In 2004/05 Alison was commissioned to do the interior design and all artwork in a Club restaurant, and painted soothing tromp l’oeil murals in each of the consultation rooms for a natural therapies clinic. Additional orders came from many cafés, shops, private homes and businesses commissioning and displaying Alison’s work. During this period of business growth, which was largely driven by word of mouth, Alison was contacted by Lend Lease in 2006, and asked to do a faux concrete finish on some concrete pillars in the New Australian Taxation Office.

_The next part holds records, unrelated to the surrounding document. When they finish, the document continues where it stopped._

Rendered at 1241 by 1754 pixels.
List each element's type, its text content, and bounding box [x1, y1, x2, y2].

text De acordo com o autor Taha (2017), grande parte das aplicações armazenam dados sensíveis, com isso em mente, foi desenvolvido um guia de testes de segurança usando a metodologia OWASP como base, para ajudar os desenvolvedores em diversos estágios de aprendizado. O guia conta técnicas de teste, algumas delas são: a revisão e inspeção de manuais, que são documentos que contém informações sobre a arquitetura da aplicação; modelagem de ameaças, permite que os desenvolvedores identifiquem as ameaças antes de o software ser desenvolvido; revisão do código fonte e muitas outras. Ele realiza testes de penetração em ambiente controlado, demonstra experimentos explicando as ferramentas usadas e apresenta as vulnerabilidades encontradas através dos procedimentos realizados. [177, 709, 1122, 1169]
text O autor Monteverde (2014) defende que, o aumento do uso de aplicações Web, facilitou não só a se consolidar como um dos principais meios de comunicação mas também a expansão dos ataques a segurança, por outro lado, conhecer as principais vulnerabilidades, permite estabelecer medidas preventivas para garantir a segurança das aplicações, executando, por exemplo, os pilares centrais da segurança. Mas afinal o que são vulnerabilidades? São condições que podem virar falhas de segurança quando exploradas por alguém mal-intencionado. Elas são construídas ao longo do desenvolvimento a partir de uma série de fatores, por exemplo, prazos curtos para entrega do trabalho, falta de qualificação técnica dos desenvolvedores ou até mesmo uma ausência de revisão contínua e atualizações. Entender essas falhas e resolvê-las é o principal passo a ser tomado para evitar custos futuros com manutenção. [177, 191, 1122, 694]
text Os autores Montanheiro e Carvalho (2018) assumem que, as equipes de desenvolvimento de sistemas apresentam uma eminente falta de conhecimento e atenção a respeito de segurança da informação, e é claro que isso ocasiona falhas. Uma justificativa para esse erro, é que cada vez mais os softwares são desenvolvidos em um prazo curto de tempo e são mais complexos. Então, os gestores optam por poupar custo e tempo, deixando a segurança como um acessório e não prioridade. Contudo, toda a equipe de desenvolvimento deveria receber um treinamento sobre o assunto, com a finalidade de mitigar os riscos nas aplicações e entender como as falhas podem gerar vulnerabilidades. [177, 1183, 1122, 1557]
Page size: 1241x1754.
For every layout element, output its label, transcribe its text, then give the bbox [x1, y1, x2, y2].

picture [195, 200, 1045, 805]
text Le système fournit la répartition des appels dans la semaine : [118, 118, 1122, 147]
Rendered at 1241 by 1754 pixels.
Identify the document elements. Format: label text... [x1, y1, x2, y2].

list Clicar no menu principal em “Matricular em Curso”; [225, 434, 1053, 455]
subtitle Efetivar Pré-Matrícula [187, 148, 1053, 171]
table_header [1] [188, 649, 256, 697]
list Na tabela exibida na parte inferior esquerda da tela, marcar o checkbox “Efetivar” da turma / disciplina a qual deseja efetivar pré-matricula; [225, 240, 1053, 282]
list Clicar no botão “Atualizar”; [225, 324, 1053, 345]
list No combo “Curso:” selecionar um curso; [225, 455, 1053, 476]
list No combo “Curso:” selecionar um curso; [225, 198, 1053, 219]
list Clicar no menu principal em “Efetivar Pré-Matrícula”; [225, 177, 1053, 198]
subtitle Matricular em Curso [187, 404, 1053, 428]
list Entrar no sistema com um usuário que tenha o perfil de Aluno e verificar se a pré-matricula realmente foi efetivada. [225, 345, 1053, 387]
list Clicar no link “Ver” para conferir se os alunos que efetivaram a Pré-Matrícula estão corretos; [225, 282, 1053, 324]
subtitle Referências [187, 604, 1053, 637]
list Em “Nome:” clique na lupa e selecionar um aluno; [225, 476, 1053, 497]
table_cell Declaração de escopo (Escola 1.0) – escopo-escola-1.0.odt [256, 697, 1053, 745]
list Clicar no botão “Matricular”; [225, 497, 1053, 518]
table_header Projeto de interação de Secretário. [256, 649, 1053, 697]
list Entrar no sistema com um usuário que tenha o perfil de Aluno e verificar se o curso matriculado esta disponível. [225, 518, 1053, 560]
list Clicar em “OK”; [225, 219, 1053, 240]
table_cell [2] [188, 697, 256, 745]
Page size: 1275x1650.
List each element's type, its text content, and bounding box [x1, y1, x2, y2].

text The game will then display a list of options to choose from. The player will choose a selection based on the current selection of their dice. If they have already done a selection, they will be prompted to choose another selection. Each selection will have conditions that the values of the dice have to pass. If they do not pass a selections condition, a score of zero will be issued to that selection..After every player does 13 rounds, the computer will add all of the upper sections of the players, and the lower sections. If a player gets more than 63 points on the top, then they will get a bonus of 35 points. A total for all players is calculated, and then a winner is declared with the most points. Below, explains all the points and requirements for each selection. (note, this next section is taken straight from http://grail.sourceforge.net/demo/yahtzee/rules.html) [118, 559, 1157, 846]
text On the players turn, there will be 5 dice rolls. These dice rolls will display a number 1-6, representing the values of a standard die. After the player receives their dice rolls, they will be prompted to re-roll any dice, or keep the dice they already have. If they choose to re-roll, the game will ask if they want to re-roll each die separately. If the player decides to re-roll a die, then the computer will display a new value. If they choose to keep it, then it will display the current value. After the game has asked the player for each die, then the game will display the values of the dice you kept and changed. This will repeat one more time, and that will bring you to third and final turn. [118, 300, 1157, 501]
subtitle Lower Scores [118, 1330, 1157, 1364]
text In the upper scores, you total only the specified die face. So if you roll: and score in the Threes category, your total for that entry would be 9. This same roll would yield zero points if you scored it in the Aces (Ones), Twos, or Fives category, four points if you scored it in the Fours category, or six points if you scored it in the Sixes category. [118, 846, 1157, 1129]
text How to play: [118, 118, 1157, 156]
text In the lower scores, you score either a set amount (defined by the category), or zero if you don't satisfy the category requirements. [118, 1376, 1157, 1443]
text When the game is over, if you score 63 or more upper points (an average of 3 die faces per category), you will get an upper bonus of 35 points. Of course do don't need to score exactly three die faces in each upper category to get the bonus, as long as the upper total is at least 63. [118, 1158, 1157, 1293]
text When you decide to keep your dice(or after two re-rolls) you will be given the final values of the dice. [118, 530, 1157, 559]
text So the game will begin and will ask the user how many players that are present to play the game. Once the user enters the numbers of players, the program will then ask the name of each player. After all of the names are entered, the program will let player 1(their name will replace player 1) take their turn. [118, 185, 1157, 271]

The designer had requested the columns have a natural concrete finish and some of them had undesirable markings. This was a highly specialised field and Archbold Design won the contract, hand painting over 300 columns in the new ATO Building. Each column had between 4 and 12 different shades of grey. Colours were hand mixed by eye, and painted using a variety of different techniques developed by Alison, to give a “natural” concrete finish. This led to a series of corporate contracts and Alison (Archbold Design), was kept busy with similar work on major building sites for several years which included New ATO 2006 – 2007, Intergrated Natural Therapies 2006, Capital Towers 2007, Snowsports Thredbo 2008, Government Building 2009, Building Installations, Westfield Belconnen 2009, Canberra’s New Building Project 2011, 2012, and 2013.

From 2013 to 2016, Alison worked from her farm studio, creating outdoor textile sculptures and mosaics, but also spent the majority of that time working on her garden areas. In early 2016, Alison decided to add photography to the mix, so enrolled in a professional 8-week photography course, and later added a half day course on studio photography, to use in conjunction with her art.

Somewhere back in the middle of all of this, Alison, her two sons Kehnan and Regan and husband Charlie decided it was time to spread out a bit, with the purchase of a farm on the NSW/ACT border in 2006. Animals had always been a huge part of her life, and the property gave them plenty of room to expand their menagerie of animals and rare budgerigars, which Alison had been breeding since the age of 12.

Art studio

It made sense that their first project was to build a huge art studio, from which Alison ran mixed media art workshops. Classes consisted of making a small mosaic piece, hand painting a ceramics piece which was fired, and an acrylic landscape painting. These were the only classes of their kind being run in the region, allowing clients to try acrylic painting, hand painted ceramics and mosaicing techniques all in the one course. Alison was still painting Trompe L’oeil murals but by now they were large outdoor transportable murals that could be posted interstate or collected from her studio and sold locally through garden centres. During this time, she was approached by a retail nursery to make a three window set “desert scene” which was displayed at Canberra’s world renowned Floriade in one of the garden display entries.

The Vision

Alison and her husband Charlie have dedicated the last 13 years to constant hard work, transforming their property with over 3000 trees and plants. Their vision is to create a beautiful oasis filled with animals, flowers, bees and organic fruit and vegetables. “We love watching it come to life in spring and summer with all the blossoms, fruits, flowers, colours and sensory triggers”. In 2016, Alison finally decided to launch her long-term dream, starting up a textile and greeting card line. Alison’s products are all created by her and include sumptuous luxury cushions, quality greeting cards and prints, which are all 100% Australian made. Surrounded by all their beautiful animals and plantings, how could you not be inspired? “You’ve got to be a little bit mad to do all this, but that’s ok - I am!”